[Opening SOURCE DATA section]
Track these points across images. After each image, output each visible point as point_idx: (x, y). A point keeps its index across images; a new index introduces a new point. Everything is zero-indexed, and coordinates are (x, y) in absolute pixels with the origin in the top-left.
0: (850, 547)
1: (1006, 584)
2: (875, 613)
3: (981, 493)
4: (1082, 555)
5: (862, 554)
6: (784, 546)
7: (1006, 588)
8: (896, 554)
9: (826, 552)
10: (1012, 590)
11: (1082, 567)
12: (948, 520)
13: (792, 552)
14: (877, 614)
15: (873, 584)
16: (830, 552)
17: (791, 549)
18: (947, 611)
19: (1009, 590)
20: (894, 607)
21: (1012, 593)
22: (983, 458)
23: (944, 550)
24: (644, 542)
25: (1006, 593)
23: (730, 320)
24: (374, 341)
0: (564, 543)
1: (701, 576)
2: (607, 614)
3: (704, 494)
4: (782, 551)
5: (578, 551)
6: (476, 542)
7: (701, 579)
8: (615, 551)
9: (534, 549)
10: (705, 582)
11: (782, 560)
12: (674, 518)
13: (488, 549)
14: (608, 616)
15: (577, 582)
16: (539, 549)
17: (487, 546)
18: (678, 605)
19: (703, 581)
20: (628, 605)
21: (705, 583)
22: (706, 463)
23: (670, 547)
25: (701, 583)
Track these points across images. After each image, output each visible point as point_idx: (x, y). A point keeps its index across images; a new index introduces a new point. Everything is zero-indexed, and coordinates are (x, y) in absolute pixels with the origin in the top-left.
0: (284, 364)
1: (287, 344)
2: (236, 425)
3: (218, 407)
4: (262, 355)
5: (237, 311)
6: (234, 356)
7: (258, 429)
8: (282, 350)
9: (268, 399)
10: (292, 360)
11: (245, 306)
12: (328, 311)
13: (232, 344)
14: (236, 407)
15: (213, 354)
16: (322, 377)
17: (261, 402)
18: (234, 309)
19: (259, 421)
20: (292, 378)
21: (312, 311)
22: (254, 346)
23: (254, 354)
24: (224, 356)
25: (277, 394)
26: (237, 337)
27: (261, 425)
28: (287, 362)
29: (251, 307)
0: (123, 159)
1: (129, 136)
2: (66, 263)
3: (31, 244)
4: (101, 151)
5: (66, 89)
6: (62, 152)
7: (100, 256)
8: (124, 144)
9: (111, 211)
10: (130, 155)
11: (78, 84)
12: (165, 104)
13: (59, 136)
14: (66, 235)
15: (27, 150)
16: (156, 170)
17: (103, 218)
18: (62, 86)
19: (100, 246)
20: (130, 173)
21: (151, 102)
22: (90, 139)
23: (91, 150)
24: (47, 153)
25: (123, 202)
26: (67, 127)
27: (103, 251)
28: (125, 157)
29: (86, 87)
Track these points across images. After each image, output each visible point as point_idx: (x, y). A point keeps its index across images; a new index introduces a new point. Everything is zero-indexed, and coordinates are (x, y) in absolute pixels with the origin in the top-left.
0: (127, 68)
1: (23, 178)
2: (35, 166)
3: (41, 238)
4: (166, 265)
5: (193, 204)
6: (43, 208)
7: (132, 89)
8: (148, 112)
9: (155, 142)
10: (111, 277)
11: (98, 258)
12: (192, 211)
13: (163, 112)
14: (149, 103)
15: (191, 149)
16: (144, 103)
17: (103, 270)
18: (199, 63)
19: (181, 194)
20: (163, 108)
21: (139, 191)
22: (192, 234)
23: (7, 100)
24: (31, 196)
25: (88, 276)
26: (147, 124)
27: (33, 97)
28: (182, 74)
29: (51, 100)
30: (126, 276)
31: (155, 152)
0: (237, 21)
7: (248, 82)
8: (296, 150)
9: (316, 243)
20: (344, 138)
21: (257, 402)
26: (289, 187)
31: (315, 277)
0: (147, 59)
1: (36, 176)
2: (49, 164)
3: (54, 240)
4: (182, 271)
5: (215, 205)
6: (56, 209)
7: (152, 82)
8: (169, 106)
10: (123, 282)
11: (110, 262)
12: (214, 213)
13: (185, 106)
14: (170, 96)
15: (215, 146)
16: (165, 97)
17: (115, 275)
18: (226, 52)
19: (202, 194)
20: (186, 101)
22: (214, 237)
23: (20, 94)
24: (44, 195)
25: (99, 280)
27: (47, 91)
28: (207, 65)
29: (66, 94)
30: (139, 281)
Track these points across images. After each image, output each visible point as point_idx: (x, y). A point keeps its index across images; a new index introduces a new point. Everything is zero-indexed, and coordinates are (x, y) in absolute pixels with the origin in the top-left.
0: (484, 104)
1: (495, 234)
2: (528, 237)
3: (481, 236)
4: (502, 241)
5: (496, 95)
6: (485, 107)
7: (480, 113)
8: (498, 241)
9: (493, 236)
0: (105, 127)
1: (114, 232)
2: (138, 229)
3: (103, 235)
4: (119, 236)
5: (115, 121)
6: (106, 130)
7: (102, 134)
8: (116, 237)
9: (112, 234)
[Closing SOURCE DATA section]
Please set down each entry again, word for word.

Track these points across images. After each image, output each visible point as point_idx: (x, y). A point keeps its index across images; a new index introduces a new point. Everything is zero-indexed, and coordinates are (x, y) in absolute pixels with the origin in the top-left.
0: (850, 547)
1: (1006, 584)
2: (875, 613)
3: (981, 493)
4: (1082, 555)
5: (862, 554)
6: (784, 546)
7: (1006, 588)
8: (896, 554)
9: (826, 552)
10: (1012, 590)
11: (1082, 567)
12: (948, 520)
13: (792, 552)
14: (877, 614)
15: (873, 584)
16: (830, 552)
17: (791, 549)
18: (947, 611)
19: (1009, 590)
20: (894, 607)
21: (1012, 593)
22: (983, 458)
23: (944, 550)
24: (644, 542)
25: (1006, 593)
23: (730, 320)
24: (374, 341)
0: (564, 543)
1: (701, 576)
2: (607, 614)
3: (704, 494)
4: (782, 551)
5: (578, 551)
6: (476, 542)
7: (701, 579)
8: (615, 551)
9: (534, 549)
10: (705, 582)
11: (782, 560)
12: (674, 518)
13: (488, 549)
14: (608, 616)
15: (577, 582)
16: (539, 549)
17: (487, 546)
18: (678, 605)
19: (703, 581)
20: (628, 605)
21: (705, 583)
22: (706, 463)
23: (670, 547)
25: (701, 583)
Track these points across images. After each image, output each visible point as point_idx: (x, y). A point keeps its index across images; a new index introduces a new point. Everything is zero-indexed, and coordinates are (x, y) in absolute pixels with the origin in the top-left.
0: (284, 364)
1: (287, 344)
2: (236, 425)
3: (218, 407)
4: (262, 355)
5: (237, 311)
6: (234, 356)
7: (258, 429)
8: (282, 350)
9: (268, 399)
10: (292, 360)
11: (245, 306)
12: (328, 311)
13: (232, 344)
14: (236, 407)
15: (213, 354)
16: (322, 377)
17: (261, 402)
18: (234, 309)
19: (259, 421)
20: (292, 378)
21: (312, 311)
22: (254, 346)
23: (254, 354)
24: (224, 356)
25: (277, 394)
26: (237, 337)
27: (261, 425)
28: (287, 362)
29: (251, 307)
0: (123, 159)
1: (129, 136)
2: (66, 263)
3: (31, 244)
4: (101, 151)
5: (66, 89)
6: (62, 152)
7: (100, 256)
8: (124, 144)
9: (111, 211)
10: (130, 155)
11: (78, 84)
12: (165, 104)
13: (59, 136)
14: (66, 235)
15: (27, 150)
16: (156, 170)
17: (103, 218)
18: (62, 86)
19: (100, 246)
20: (130, 173)
21: (151, 102)
22: (90, 139)
23: (91, 150)
24: (47, 153)
25: (123, 202)
26: (67, 127)
27: (103, 251)
28: (125, 157)
29: (86, 87)
Track these points across images. After each image, output each visible point as point_idx: (x, y). A point keeps its index across images; a new index introduces a new point. Everything is zero-indexed, and coordinates are (x, y) in absolute pixels with the origin in the top-left.
0: (127, 68)
1: (23, 178)
2: (35, 166)
3: (41, 238)
4: (166, 265)
5: (193, 204)
6: (43, 208)
7: (132, 89)
8: (148, 112)
9: (155, 142)
10: (111, 277)
11: (98, 258)
12: (192, 211)
13: (163, 112)
14: (149, 103)
15: (191, 149)
16: (144, 103)
17: (103, 270)
18: (199, 63)
19: (181, 194)
20: (163, 108)
21: (139, 191)
22: (192, 234)
23: (7, 100)
24: (31, 196)
25: (88, 276)
26: (147, 124)
27: (33, 97)
28: (182, 74)
29: (51, 100)
30: (126, 276)
31: (155, 152)
0: (237, 21)
7: (248, 82)
8: (296, 150)
9: (316, 243)
20: (344, 138)
21: (257, 402)
26: (289, 187)
31: (315, 277)
0: (147, 59)
1: (36, 176)
2: (49, 164)
3: (54, 240)
4: (182, 271)
5: (215, 205)
6: (56, 209)
7: (152, 82)
8: (169, 106)
10: (123, 282)
11: (110, 262)
12: (214, 213)
13: (185, 106)
14: (170, 96)
15: (215, 146)
16: (165, 97)
17: (115, 275)
18: (226, 52)
19: (202, 194)
20: (186, 101)
22: (214, 237)
23: (20, 94)
24: (44, 195)
25: (99, 280)
27: (47, 91)
28: (207, 65)
29: (66, 94)
30: (139, 281)
Track these points across images. After each image, output each visible point as point_idx: (x, y). A point keeps its index across images; a new index introduces a new point. Everything is zero-indexed, and coordinates are (x, y) in absolute pixels with the origin in the top-left.
0: (484, 104)
1: (495, 234)
2: (528, 237)
3: (481, 236)
4: (502, 241)
5: (496, 95)
6: (485, 107)
7: (480, 113)
8: (498, 241)
9: (493, 236)
0: (105, 127)
1: (114, 232)
2: (138, 229)
3: (103, 235)
4: (119, 236)
5: (115, 121)
6: (106, 130)
7: (102, 134)
8: (116, 237)
9: (112, 234)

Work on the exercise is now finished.